S&T has had a solid relationship with the U.K. Home Office for the past 13 years, strengthened by our mutual cooperation and dedication to science and technology R&D in critical infrastructure protection and other homeland security matters. We have similar focuses and projects related to science and technology R&D: counter terrorism, crime, policing, and borders and immigration. As S&T researches and develops the technology and knowledge solutions needed to secure our nation, it is imperative that we work with our partners to share information and solutions.
I’ve had the opportunity to work with the UK for much of Professor Silverman’s tenure. While this was his last visit with S&T as he moves to retirement, these topics will continue to be important in the coming years. We currently have approximately 50 ongoing collaborative research activities with our U.K. partners. These projects run the gamut of potential threats, from chemical and biological, radiological and nuclear, to explosives and cybersecurity, and first responder issues.
Our relationship has yielded results. For instance, through a jointly funded innovation research call, a bottle screener, developed by Cobalt Light Systems, that would identify liquid threats was certified and is now commercially available in Europe and Asia. The company has been working with the Transportation Security Administration to have it certified by the U.S. so that it can be globally available. The 2016 Innovation Technology Call just recently closed, and I’m excited to see the technologies that may be produced from this engagement.

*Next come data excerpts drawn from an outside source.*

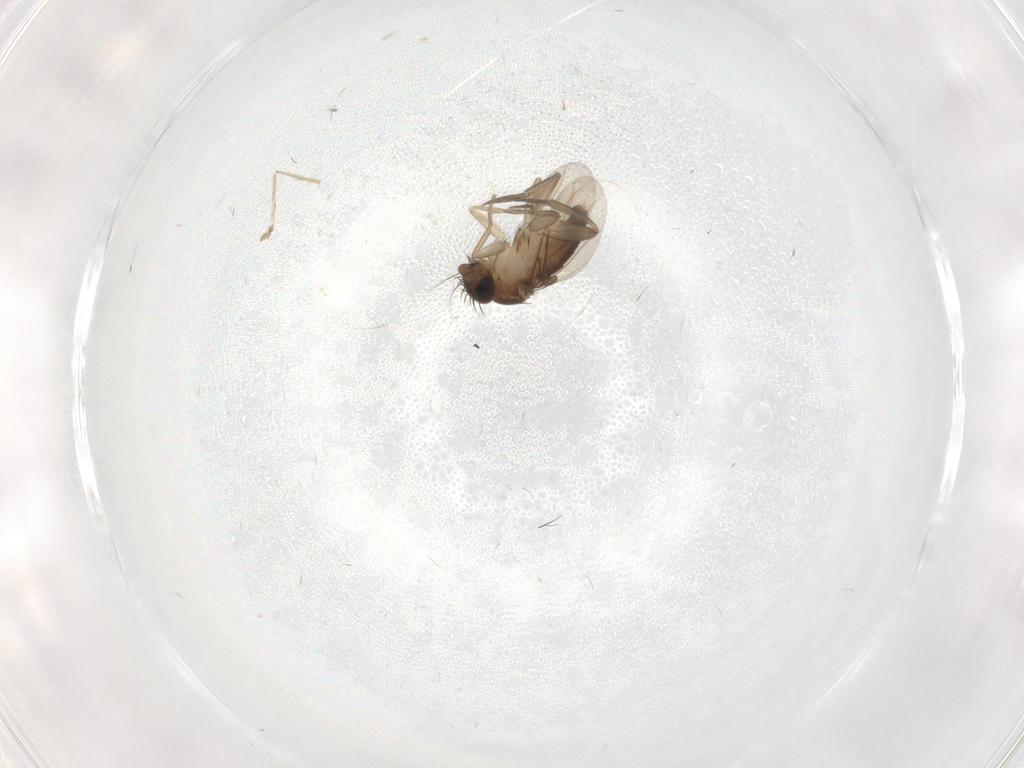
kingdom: Animalia
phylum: Arthropoda
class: Insecta
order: Diptera
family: Phoridae
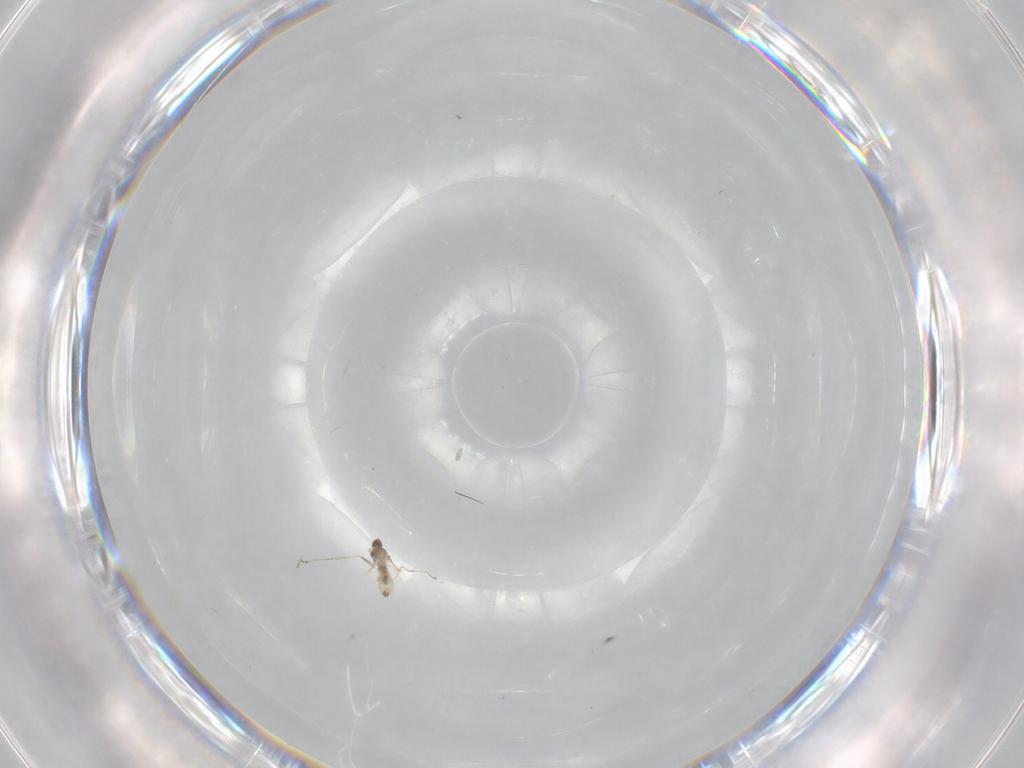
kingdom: Animalia
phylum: Arthropoda
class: Insecta
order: Diptera
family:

Since our previous meeting in May 2016, S&T and the U.K. Home Office have finalized agreements to tackle unmanned aerial systems, canine explosives detection, and radiological and nuclear detection systems. Program mangers across the Directorate and the Domestic Nuclear Detection Office (DNDO) share and receive information from their counterparts in the U.K. Through this collaboration, we are making the world a safer place. We share emerging threats, situations, successes, and we develop paths forward in each topic area.
The great Henry Ford said, “Coming together is a beginning. Keeping together is progress. Working together is success.” I believe that. S&T’s professional relationship with the U.K. Home Office is already a success, and the work we are tackling together will continue strengthening our efforts to secure our respective homelands.